В письме Пушкину от 7 сентября 1835 года Гоголь впервые упоминает о том, что «начал писать «Мёртвых душ»: «Мне хочется в этом романе показать хотя бы с одного боку всю Русь». Идею для поэмы Гоголю подсказал Пушкин, который, будучи в ссылке в Кишинёве, услыхал о помещике, который своих умерших крепостных крестьян записывал как сбежавших.
Теперь же Гоголь задумал написать пьесу и снова обратился к Пушкину: «Сделайте милость, дайте какой-нибудь сюжет, хоть какой-нибудь, смешной или не смешной, но русский чисто анекдот. Рука дрожит написать тем временем комедию. Если ж сего не случится, то у меня пропадет даром время, и я не знаю, что делать тогда с моими обстоятельствами. Я, кроме моего скверного жалованья университетского 600 рублей, никаких не имею теперь мест. Сделайте милость, дайте сюжет, духом будет комедия из пяти актов, и, клянусь, будет смешнее черта. Ради бога. Ум и желудок мой оба голодают».
Несмотря на бедственное финансовое положение, Гоголь оставил преподавание в университете, решив все силы посвятить литературному творчеству.
Пушкин рассказал Гоголю историю о том, как некий молодой человек, накануне сильно проигравшийся в карты, приехав в уездный город, выдал себя за ревизора. Все должностные лица города начинают унижаться, лебезить, выкручиваться, давать взятки, чтобы высокопоставленный чиновник из Петербурга не узнал об истинном положении дел в управлении городом.
Гоголь писал: «В «Ревизоре» я решился собрать в одну кучу всё дурное в России, какое я тогда знал, все несправедливости, какие делаются в тех местах и в тех случаях, где больше всего требуется от человека справедливости, и за одним разом посмеяться над всем».
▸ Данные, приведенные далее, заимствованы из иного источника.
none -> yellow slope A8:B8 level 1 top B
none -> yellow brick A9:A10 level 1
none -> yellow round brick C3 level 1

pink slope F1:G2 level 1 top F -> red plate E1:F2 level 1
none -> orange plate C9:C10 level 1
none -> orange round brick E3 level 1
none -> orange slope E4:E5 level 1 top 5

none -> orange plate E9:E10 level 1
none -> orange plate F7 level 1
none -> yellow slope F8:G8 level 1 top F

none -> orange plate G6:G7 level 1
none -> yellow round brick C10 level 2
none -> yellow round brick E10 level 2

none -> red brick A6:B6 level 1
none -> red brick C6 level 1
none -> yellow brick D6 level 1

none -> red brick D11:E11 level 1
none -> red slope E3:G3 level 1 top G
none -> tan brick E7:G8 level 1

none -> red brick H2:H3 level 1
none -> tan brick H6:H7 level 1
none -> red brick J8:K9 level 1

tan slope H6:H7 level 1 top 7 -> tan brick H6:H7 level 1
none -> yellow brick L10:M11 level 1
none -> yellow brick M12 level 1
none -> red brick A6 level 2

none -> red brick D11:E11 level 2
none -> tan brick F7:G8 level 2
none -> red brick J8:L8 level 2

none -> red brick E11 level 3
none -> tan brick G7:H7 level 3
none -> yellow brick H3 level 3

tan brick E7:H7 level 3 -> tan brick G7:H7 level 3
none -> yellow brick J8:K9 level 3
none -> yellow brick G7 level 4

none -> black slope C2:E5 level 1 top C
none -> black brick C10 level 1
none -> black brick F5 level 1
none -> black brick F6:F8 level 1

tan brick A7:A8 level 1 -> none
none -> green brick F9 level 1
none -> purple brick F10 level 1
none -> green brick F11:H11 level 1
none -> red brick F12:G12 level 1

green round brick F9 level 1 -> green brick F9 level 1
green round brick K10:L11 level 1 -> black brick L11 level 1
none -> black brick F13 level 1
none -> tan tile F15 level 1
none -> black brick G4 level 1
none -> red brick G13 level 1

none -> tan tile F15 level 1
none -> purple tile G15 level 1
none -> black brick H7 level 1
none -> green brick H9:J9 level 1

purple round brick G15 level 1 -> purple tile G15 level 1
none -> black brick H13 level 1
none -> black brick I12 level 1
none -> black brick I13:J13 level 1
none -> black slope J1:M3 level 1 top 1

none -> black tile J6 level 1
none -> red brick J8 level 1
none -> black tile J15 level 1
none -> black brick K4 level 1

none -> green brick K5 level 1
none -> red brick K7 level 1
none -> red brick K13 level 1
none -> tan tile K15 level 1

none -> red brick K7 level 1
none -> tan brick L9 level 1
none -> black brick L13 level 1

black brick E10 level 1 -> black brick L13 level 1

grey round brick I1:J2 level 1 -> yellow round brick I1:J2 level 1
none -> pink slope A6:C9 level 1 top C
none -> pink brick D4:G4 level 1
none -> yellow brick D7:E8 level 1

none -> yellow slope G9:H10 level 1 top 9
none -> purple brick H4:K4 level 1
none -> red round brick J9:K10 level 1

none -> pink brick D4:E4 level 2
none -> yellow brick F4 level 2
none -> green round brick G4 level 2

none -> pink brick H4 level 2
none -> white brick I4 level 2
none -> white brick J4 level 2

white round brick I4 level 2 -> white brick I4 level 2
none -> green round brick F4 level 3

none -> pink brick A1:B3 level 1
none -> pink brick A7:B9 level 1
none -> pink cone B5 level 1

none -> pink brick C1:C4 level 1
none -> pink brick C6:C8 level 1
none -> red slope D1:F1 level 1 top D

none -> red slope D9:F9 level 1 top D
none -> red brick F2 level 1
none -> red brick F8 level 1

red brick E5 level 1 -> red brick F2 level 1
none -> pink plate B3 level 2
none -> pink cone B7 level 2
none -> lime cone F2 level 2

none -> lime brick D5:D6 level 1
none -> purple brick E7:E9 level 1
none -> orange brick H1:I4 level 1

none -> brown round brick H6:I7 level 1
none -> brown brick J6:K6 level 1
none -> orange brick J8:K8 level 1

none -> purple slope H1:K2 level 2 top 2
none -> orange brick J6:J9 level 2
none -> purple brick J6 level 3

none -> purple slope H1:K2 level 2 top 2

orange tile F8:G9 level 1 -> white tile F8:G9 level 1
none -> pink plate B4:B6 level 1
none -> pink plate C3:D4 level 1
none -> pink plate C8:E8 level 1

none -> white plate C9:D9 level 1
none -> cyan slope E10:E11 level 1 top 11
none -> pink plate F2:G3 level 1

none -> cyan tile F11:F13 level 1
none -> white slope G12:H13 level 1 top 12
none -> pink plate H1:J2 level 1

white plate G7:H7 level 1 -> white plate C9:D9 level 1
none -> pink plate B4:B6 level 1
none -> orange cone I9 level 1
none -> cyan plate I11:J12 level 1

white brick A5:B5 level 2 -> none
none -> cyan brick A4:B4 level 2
В 1836 году пьеса была написана, Гоголь долго не мог получить разрешения на постановку – не пропускала цензура. Помог В. Жуковский, который лично обратился к императору. Пьесу поставили в Александринском театре. Гоголь лично руководил всеми творческими работами. На премьере присутствовал император Николай I, принял пьесу восторженно, повелел посмотреть её всем министрам. Зрители спектакль ругали, но билеты раскупались очень активно. Вскоре пьесу поставили и в Москве.
В том же 1836 году А. Пушкин учредил журнал «Современник», в первом номере была опубликована повесть Гоголя «Нос», затем – повесть «Коляска».
А сам Гоголь в это время был уже в Германии, куда отправился «развеяться», оттуда перебрался в Швейцарию и затем во Францию. В Париже работал над «Мертвыми душами». Известие о гибели Пушкина очень расстроило писателя, он думал вернуться в Петербург. Но вместо этого отправился в Италию. Приехал в Москву в 1841 году, чтобы отдать в печать готовый первый том «Мертвых душ». Разрешение цензуры на печать было получено. Гоголь намеревался написать о помещике Чичикове три тома.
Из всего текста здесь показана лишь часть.